Nairobi County residents continue to endure biting water shortages, with some estates having gone for more than six months without tap water.
Despite the start of the long rains this month, the situation has not improved and residents are forced to dig deep into their pockets to buy water from vendors.
A water-rationing programme that began in January 2017 is in its third year.
Some of the worst-affected estates are Lang'ata, Umoja, Githurai 44 and Zimmerman.
Mr Martin Njoroge, a Zimmerman resident, said that a severe water shortage has persisted for the past three months and the situation was getting worse.
DEPEND ON VENDORS
Residents get tap water for a few hours a week, he said, forcing them to depend on vendors, who charge as high as Sh50 per 20-litre container.
He said the number of water-vending trucks had risen, raising suspicion that some water company managers may be deliberately causing shortages to gain from selling water.
"It is not clear why we have a shortage yet there has been rain lately. The situation is worse than when City Hall initially announced that there would be water rationing," he said.
The situation is the same in Githurai 44, where residents get tap water on Tuesdays and Thursdays for about 20 minutes each day.
Resident Nancy Njeri complained that the shortage has persisted for three months.
"Last week they let the water run for only 20 minutes at low pressure. This cannot even fill three jerrycans and yet we have clothes and children to wash and we also have to cook," she said.
In Umoja II, residents said they had complained to authorities but nothing has been done.
"We have been getting water only for two days per week, in trickles, yet the water company still levies the standing charge of Sh400 per month whether the water comes or not," said resident Mary Mbatha. "There is also a penalty of Sh1,000 if you fail to pay the charge on time".

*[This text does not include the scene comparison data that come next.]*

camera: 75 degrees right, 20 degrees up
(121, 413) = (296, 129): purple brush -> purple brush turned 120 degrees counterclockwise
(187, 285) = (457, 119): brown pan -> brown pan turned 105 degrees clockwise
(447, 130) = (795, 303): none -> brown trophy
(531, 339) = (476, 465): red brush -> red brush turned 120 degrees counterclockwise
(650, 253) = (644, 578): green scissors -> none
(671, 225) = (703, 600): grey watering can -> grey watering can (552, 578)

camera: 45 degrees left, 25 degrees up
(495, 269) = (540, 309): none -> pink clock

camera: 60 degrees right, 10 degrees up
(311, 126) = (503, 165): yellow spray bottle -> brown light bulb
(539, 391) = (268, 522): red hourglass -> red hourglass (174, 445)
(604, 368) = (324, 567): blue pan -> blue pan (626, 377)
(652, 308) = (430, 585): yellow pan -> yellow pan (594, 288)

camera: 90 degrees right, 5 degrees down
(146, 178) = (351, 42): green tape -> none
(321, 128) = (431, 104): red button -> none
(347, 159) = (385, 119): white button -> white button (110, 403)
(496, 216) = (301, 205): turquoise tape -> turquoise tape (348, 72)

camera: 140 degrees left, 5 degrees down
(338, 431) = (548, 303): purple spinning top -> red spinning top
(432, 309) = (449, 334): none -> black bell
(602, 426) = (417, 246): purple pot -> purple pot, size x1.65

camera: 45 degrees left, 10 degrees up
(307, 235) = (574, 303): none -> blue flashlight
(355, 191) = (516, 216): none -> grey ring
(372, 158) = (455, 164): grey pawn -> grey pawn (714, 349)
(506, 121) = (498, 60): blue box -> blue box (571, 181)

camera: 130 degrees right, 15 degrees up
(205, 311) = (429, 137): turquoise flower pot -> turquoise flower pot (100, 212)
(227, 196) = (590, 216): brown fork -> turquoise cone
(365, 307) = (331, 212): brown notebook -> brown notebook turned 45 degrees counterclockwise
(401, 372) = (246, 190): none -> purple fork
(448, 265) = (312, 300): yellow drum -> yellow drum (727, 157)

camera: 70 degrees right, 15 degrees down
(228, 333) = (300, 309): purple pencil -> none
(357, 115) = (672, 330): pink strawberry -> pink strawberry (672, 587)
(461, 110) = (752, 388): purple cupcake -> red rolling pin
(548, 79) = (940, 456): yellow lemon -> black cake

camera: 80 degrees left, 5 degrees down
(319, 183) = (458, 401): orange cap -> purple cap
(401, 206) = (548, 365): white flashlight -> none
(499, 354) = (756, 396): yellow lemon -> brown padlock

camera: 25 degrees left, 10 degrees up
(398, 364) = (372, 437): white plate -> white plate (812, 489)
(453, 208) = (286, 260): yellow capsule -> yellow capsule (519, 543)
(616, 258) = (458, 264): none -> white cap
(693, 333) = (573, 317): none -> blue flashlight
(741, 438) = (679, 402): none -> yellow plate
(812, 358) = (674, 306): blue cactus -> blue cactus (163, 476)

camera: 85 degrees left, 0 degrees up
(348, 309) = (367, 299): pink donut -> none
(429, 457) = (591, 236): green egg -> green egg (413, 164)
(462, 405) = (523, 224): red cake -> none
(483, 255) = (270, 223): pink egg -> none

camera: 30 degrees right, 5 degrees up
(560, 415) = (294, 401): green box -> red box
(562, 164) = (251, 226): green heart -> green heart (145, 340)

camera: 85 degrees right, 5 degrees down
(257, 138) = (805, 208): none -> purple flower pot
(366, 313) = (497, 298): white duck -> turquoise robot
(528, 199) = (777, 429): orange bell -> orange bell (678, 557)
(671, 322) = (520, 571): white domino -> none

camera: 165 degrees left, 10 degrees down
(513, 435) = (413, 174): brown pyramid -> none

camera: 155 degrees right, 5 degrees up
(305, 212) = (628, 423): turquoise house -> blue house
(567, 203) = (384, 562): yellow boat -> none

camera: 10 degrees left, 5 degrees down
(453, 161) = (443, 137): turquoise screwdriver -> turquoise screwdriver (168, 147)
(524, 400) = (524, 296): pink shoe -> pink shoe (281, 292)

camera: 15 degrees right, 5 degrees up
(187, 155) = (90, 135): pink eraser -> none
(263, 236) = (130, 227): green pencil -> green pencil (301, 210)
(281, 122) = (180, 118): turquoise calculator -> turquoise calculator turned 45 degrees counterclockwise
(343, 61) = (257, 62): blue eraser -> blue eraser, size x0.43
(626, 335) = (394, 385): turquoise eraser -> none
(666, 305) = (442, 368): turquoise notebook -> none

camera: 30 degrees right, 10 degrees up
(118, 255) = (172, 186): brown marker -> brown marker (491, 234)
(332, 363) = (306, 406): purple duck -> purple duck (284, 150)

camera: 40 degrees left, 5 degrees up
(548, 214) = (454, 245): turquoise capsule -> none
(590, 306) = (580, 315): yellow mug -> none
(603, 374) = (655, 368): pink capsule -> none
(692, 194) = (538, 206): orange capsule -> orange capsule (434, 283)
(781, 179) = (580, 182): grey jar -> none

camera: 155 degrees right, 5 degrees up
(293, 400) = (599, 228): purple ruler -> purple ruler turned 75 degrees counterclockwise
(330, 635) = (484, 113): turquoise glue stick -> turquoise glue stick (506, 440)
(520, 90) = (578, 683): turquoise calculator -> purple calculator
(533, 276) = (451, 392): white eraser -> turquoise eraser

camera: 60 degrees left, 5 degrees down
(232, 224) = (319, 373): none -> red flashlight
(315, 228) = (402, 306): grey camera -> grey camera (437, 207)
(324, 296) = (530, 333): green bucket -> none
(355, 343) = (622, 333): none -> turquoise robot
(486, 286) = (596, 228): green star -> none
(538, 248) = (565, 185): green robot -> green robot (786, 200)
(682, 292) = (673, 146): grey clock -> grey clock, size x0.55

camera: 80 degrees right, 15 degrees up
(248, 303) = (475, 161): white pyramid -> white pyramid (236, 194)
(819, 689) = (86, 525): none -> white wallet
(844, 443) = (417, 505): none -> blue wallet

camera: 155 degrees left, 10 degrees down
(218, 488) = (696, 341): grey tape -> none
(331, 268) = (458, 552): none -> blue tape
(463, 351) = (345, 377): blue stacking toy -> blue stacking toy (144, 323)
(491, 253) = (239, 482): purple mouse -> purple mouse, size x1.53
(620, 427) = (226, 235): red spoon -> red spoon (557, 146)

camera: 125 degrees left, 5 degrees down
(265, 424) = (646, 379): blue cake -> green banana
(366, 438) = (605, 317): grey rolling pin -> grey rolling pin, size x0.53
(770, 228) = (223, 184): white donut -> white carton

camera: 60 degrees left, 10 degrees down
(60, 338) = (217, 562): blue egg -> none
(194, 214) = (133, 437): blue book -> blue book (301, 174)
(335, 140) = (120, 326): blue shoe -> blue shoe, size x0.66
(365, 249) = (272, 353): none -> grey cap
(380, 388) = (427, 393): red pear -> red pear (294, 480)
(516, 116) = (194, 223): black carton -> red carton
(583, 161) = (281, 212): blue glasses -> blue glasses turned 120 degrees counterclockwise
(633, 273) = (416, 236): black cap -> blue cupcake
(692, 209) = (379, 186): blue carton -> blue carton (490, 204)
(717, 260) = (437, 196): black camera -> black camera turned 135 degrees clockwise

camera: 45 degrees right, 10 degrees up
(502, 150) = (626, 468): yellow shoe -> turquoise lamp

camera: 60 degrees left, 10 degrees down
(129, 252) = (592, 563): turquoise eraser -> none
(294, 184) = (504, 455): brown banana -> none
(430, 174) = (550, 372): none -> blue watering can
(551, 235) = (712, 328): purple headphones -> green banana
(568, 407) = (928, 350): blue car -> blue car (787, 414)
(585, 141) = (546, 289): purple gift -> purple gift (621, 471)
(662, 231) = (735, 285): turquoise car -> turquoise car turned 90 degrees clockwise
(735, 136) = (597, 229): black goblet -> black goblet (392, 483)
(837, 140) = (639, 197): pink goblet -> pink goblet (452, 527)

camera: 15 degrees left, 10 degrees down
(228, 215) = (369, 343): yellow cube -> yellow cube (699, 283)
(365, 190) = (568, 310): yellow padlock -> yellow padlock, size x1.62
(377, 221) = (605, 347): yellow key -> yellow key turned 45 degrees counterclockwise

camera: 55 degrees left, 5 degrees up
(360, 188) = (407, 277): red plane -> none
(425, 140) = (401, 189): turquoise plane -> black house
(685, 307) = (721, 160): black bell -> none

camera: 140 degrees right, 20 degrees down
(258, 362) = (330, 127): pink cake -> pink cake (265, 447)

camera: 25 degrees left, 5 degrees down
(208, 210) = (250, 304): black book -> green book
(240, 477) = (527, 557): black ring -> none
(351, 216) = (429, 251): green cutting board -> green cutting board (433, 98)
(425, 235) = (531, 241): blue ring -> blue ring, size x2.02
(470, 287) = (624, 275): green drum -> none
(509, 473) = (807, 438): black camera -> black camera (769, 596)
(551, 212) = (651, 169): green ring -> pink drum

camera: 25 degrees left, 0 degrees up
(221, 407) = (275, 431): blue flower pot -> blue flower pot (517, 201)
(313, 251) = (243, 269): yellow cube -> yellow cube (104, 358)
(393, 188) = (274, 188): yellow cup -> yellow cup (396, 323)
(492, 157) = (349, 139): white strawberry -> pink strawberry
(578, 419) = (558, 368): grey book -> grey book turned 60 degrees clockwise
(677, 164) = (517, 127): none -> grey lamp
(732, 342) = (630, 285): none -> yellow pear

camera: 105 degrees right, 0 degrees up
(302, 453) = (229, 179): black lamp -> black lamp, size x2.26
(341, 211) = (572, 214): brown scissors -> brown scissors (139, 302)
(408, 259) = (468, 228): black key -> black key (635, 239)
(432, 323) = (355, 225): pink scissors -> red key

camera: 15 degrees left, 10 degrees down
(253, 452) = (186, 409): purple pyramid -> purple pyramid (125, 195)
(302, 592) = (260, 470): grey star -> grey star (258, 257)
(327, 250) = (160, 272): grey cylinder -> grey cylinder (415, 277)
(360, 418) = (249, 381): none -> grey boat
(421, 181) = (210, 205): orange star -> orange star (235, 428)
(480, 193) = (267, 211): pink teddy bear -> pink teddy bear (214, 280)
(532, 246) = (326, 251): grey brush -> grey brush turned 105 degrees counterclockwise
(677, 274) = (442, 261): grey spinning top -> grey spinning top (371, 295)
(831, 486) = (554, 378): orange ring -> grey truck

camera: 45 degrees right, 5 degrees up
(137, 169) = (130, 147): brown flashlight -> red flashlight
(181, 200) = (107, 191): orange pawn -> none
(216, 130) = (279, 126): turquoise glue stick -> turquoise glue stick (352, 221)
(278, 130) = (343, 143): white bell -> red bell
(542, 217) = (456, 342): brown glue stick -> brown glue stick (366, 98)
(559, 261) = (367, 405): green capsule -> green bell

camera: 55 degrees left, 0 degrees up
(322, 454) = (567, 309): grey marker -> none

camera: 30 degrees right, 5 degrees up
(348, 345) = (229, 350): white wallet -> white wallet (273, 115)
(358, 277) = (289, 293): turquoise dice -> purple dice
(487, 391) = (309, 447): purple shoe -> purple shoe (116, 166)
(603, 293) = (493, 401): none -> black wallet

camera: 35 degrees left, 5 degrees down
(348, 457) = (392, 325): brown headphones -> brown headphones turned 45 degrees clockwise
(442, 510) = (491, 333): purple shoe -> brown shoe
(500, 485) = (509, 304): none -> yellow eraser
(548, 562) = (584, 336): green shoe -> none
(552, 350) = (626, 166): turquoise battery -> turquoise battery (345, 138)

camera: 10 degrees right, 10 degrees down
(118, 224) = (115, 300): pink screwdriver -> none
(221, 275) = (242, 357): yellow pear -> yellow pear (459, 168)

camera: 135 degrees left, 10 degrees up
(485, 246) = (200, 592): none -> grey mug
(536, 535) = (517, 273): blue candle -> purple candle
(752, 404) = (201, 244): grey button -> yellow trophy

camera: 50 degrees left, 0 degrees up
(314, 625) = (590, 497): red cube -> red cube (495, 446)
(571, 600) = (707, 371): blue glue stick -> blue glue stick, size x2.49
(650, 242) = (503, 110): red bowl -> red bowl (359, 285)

The situation is worse in Lang'ata as the county can only supply 30 percent of the water needs of residents.
RATIONING TO CONTINUE
Nairobi City Water and Sewerage Company (NCWSC) acting Managing Director Nahashon Muguna said water rationing will continue as the gap between demand and supply is still huge.
But he said things are not as bad as some consumers claim.
NCWSC produces a maximum of 526,000 cubic metres of water daily against demand of 790,000 cubic metres, he said.
Demand is estimated to increase by 20,000 cubic metres per year, he said, adding that the agency has harvested only 500,000 cubic metres since the rain started. "The estates have been getting water, but some residents expect to get it every day, which is not possible as we have to ration. Even after completion of the Northern Collector Tunnel the shortage will still continue," he said.
He rejected claims that residents were being charged even when they did not receive any water, saying that the only mandatory charge they impose is a disconnection fee of Sh1,000.